L’amicizia è dunque la protagonista di questo breve affresco narrativo, un legame fino all’ultimo trasparente e felice come solo può esserlo quando «Eros, quell’ozioso infame, non ci mette lo zampino», che rivive nel racconto dell’unico rimasto di quel gruppo di tre. Pia, «la nostra adorata Pia» – come l’apostrofa l’Autore – «quando eravamo tutti e tre insieme spendeva sempre una discreta parte delle sue energie per far sì che non iniziassimo, io e Rocco, a litigare per i soliti futilissimi motivi».
Un’amicizia, quella tra Carbone e Trevi, nata negli anni dell’università che si riaccende nel 2002, in occasione della pubblicazione del libro di Rocco L’apparizione e proseguita poi sino alla sua tragica scomparsa a Roma, il 17 luglio 2008, schiantandosi con il proprio motorino su una macchina parcheggiata in doppia fila; un “incidente” – scrive Trevi – “refrattario a ogni forma di racconto”.
Per Pia, invece, l’esperienza della malattia, del lungo e inesorabile spegnersi, dava la sensazione di venire riassorbita «in qualcosa più vasto» di lei e rappresenta per l’Autore «un’immagine della totalità della vita, un’immagine che racchiude in sé ciò che è possibile sapere e ciò che non si può sapere.»

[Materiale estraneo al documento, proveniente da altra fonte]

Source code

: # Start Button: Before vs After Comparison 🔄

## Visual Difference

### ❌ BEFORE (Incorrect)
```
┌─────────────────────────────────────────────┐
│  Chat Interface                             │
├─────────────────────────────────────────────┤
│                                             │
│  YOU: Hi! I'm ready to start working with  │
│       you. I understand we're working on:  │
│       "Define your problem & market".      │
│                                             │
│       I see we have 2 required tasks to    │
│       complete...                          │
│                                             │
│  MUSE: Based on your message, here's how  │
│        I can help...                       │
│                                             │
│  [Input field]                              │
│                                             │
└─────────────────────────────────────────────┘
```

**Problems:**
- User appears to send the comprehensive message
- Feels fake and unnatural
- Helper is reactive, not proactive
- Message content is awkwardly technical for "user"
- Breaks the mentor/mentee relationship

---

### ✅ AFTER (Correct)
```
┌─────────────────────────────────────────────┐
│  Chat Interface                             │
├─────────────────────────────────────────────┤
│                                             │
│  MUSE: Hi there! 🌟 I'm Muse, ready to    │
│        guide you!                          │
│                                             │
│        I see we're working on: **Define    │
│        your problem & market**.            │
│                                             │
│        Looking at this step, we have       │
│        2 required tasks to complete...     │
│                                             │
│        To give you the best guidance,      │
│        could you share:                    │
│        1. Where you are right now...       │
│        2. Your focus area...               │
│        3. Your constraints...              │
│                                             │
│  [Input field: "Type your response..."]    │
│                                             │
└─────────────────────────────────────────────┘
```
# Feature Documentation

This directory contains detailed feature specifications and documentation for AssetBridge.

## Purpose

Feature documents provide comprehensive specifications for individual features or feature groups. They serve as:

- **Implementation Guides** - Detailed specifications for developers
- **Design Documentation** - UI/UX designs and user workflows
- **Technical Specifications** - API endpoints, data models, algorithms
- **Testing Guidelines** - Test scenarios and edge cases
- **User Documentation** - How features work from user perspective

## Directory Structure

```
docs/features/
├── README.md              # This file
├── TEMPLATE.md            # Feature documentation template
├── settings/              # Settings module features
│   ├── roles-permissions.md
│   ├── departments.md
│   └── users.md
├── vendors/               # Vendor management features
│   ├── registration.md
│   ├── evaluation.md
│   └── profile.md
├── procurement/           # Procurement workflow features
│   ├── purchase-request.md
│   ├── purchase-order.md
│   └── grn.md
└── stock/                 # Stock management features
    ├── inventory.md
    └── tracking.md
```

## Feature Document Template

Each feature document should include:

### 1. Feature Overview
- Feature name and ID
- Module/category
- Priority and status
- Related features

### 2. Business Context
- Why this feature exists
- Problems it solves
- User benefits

La scrittura di Trevi è niente affatto banale, sapientemente introspettiva senza però mai risultare aliena a chi legge. Emanuele Trevi tratteggia con precisione lo svolgersi di esistenze comuni che si piegano sotto il peso dell’infelicità «e i suoi gaddiani gomitoli di concause». Un testo breve, che in sole 128 pagine sa avvincere il lettore in un tributo a chi non è più perché «la scrittura è un mezzo singolarmente buono per evocare i morti». Nelle parole di Trevi emerge un destino comune per noi tutti, con la consapevolezza, di ascendenza foscoliana, che «viviamo due vite, entrambe destinate a finire: la prima è la vita fisica, fatta di sangue e respiro, la seconda è quella che si svolge nella mente di chi ci ha voluto bene».